> **Your assignment**:
Give back the line containing "Automotive tommers avsmalnede rullelager" along with every line after it, exactly, until the entries end.

> **Exercise materials**:

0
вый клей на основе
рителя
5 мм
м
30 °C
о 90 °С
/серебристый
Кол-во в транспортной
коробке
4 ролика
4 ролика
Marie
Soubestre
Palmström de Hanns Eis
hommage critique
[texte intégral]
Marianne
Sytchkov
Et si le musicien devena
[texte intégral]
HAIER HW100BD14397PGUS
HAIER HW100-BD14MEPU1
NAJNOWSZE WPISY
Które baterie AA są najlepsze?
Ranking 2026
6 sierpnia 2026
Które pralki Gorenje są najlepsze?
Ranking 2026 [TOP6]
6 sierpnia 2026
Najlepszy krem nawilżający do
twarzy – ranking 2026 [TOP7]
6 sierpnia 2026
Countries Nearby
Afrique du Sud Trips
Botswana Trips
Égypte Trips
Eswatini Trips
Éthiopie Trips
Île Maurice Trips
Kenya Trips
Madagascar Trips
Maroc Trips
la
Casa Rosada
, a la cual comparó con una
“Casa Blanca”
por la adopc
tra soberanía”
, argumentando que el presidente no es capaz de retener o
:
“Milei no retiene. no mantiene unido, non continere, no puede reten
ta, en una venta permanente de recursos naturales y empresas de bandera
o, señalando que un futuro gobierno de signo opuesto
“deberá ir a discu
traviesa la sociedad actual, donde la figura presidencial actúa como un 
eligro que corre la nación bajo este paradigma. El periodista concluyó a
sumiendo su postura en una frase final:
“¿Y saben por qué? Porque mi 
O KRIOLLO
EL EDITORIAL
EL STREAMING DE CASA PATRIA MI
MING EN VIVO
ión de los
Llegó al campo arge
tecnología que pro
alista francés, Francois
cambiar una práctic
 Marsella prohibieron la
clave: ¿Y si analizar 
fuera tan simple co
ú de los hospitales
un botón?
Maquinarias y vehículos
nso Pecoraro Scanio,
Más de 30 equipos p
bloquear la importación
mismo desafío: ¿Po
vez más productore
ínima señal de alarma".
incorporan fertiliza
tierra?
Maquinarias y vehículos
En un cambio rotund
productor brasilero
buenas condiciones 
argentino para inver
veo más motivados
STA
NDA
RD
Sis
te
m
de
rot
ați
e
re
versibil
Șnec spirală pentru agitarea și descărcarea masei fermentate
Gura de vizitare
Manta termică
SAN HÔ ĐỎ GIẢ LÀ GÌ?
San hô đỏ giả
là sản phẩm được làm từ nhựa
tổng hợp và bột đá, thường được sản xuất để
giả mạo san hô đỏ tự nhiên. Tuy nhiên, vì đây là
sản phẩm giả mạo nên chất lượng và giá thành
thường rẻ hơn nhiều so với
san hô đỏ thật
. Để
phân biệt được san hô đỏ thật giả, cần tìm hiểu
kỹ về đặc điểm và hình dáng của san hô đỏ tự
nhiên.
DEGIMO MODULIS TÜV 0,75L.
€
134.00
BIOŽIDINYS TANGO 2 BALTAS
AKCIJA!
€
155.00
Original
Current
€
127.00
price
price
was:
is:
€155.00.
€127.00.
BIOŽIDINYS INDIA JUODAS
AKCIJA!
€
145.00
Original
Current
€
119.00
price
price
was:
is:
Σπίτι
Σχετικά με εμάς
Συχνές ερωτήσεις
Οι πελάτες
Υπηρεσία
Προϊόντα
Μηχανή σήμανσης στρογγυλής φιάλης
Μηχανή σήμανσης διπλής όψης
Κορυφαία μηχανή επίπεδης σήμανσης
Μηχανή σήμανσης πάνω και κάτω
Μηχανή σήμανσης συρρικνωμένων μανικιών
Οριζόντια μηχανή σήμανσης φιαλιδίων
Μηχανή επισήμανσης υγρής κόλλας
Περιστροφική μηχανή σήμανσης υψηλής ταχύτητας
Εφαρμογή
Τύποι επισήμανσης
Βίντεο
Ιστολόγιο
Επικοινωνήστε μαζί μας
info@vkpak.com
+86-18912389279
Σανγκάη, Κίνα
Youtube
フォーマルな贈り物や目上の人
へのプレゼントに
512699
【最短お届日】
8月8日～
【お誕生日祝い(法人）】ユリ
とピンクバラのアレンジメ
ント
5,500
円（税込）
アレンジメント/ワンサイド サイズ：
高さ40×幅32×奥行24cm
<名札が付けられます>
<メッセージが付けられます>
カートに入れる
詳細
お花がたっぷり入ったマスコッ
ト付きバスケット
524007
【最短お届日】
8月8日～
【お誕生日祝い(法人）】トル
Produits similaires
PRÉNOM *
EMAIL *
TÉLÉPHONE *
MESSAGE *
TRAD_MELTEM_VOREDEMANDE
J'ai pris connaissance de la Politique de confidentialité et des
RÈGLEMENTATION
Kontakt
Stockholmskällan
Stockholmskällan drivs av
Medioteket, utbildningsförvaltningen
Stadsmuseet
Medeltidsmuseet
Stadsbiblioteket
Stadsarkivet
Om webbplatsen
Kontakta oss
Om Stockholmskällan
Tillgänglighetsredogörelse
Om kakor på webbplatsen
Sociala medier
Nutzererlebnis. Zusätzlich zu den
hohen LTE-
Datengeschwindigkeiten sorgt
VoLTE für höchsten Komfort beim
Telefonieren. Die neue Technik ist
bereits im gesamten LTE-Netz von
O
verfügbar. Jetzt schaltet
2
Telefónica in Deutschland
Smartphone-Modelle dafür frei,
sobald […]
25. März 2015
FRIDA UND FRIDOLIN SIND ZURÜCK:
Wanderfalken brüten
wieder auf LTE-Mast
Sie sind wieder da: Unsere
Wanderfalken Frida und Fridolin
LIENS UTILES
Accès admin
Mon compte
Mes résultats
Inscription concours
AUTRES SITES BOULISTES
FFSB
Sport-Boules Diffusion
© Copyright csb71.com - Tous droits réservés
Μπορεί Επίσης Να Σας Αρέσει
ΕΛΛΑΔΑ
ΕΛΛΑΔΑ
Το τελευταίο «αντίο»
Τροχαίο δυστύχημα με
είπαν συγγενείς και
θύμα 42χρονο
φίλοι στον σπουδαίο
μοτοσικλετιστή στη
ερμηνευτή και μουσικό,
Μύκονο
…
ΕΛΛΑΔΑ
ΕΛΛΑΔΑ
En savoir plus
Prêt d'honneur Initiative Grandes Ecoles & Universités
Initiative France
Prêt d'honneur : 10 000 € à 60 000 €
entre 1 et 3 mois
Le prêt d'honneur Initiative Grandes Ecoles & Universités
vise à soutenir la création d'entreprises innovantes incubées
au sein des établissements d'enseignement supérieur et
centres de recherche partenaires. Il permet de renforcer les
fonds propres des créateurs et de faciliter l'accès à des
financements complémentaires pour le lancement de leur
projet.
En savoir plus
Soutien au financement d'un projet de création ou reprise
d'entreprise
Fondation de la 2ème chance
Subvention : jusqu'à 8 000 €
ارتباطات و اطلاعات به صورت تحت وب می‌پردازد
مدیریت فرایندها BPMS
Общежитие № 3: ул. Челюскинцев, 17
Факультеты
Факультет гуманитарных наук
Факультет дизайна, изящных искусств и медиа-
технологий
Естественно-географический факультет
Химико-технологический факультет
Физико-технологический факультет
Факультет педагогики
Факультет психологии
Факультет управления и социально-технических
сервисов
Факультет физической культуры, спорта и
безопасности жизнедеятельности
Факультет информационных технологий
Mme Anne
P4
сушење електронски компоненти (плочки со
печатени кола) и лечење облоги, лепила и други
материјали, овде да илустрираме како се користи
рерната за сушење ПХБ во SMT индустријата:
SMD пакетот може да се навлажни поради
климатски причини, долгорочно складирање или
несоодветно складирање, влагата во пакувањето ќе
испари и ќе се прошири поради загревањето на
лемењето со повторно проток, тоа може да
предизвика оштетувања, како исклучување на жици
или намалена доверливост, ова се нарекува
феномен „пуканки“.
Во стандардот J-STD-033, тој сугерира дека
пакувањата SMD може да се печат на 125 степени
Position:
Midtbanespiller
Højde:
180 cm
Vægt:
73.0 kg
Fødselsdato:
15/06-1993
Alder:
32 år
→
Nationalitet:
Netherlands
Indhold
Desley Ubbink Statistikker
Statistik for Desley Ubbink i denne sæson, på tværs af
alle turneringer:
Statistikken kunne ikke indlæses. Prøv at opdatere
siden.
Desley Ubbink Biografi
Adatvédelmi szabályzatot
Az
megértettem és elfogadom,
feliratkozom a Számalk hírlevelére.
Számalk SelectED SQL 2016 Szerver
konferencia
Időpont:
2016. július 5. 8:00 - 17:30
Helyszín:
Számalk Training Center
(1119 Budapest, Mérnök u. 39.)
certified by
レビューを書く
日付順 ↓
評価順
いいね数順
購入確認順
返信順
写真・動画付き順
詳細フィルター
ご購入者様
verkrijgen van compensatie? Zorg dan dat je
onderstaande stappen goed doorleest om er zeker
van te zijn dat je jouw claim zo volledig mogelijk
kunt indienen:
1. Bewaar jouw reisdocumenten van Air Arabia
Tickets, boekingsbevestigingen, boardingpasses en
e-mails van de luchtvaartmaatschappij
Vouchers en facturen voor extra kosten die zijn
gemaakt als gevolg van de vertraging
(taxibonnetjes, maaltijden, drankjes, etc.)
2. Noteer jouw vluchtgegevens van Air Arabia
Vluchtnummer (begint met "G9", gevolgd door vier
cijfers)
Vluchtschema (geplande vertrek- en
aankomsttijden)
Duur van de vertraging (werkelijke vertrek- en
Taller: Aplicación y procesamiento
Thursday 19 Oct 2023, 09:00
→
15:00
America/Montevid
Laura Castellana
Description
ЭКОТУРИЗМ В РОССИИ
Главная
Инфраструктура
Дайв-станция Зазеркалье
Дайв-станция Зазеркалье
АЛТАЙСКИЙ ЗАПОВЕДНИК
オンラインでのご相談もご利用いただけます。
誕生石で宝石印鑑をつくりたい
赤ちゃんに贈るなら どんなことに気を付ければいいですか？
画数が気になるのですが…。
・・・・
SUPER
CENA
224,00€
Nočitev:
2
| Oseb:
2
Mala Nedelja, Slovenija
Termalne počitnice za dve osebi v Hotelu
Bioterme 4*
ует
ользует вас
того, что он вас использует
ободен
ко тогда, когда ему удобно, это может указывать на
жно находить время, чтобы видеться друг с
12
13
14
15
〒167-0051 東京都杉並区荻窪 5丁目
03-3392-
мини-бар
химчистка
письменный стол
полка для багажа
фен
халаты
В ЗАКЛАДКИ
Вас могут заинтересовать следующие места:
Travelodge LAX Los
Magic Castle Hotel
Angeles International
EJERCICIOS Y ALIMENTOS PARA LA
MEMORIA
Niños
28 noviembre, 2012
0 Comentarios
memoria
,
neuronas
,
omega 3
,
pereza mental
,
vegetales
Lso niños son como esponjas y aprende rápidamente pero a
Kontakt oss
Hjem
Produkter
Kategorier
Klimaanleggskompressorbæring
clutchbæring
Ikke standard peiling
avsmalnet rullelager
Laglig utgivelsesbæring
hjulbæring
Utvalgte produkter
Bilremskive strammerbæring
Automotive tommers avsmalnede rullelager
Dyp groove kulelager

> **Completed task**:
Automotive tommers avsmalnede rullelager
Dyp groove kulelager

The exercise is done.